On Wednesday (January 7th), an official eurostat report stated that the eurozone's annual inflation was expected to be -0.2 per cent for December 2014, down from 0.3 per cent in the previous month. Many analysts expected slight deflation, but only predicted a fall of 0.1 per cent.

This had several effects, some of which were quite severe. Firstly, many have now lost faith in the European Central Bank (ECB), which analysts were expecting to step in and take action to prevent further deflation. This did not happen, and soon oil prices were crashing as well.

At the lowest, oil fell below $50 (£33) per barrel. However, hard work by investors led to prices rising once more. Meanwhile, the euro fell to a nine-year low, reaching a value of just $1.1809. This could have a major effect on the overall economy of the eurozone.

 

What caused it?

The main culprit for the deflation is energy prices. The eurostat report showed that the price of food, alcohol, tobacco and non-energy industrial goods all remained the same, while services saw an inflation of 1.2 per cent. However, energy prices fell by a massive 6.3 per cent.

This has dragged inflation overall down to -0.2 per cent. The falling price of energy itself was called by the steep drop in oil costs recently, which has affected many countries. Russia recently has moved closer to financial crisis as a result, while it has been beneficial in some cases.

This might seem like bad news for the oil industry, but actually it could be good in the long term. The cause of the drop in prices is thought to be because of a general oversupply of oil. If companies ease off on production, the value should rise again.

 

What will this cause?

The consequences of this could be incredibly wide-reaching. On the other hand, very little could end up changing. It all depends on the reaction from the ECB. Many economists are calling for the bank to either boost cheap credit or purchase sovereign bonds in order to ease the effects of this deflation.

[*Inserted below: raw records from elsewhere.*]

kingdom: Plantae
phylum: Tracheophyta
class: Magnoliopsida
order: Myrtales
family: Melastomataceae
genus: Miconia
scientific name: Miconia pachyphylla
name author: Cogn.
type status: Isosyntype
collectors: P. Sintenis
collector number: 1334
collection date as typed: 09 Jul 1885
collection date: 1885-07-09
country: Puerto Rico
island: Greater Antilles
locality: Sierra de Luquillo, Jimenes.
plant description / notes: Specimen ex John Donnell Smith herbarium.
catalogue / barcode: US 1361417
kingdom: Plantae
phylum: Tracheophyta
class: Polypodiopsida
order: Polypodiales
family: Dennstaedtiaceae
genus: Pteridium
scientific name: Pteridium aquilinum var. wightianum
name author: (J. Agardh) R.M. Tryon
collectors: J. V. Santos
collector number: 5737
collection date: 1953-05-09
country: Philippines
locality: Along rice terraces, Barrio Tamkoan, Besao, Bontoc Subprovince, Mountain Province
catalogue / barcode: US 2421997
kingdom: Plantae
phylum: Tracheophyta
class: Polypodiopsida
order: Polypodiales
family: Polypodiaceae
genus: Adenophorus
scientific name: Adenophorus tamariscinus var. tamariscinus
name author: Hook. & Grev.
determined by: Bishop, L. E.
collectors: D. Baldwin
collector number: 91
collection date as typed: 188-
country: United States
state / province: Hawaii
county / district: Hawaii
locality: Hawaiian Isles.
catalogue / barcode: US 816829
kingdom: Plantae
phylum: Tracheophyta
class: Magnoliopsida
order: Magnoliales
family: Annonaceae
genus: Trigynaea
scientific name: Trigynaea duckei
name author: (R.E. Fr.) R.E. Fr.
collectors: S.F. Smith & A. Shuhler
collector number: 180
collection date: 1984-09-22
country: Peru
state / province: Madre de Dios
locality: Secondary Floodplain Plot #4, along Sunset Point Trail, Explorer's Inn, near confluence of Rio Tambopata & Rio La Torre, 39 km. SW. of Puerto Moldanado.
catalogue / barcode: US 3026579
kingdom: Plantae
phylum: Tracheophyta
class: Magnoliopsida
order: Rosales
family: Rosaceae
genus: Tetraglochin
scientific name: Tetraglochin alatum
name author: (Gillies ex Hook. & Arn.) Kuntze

As reported by MarketWatch, Stephen Pope, managing partner at Spotlight Ideas, said: "This now shines a spotlight of scrutiny on the ECB for every day starting now, up until January 22nd (the day of the next ECB policy-setting meeting). At the press conference on that day, the market will no longer hope or even expect a clear statement on QE. It will demand it."
The eyes of the economic community will be on the ECB in the coming weeks. Hopefully, it will take action to reduce the effect of deflation, or else it could risk causing another financial crisis in Europe.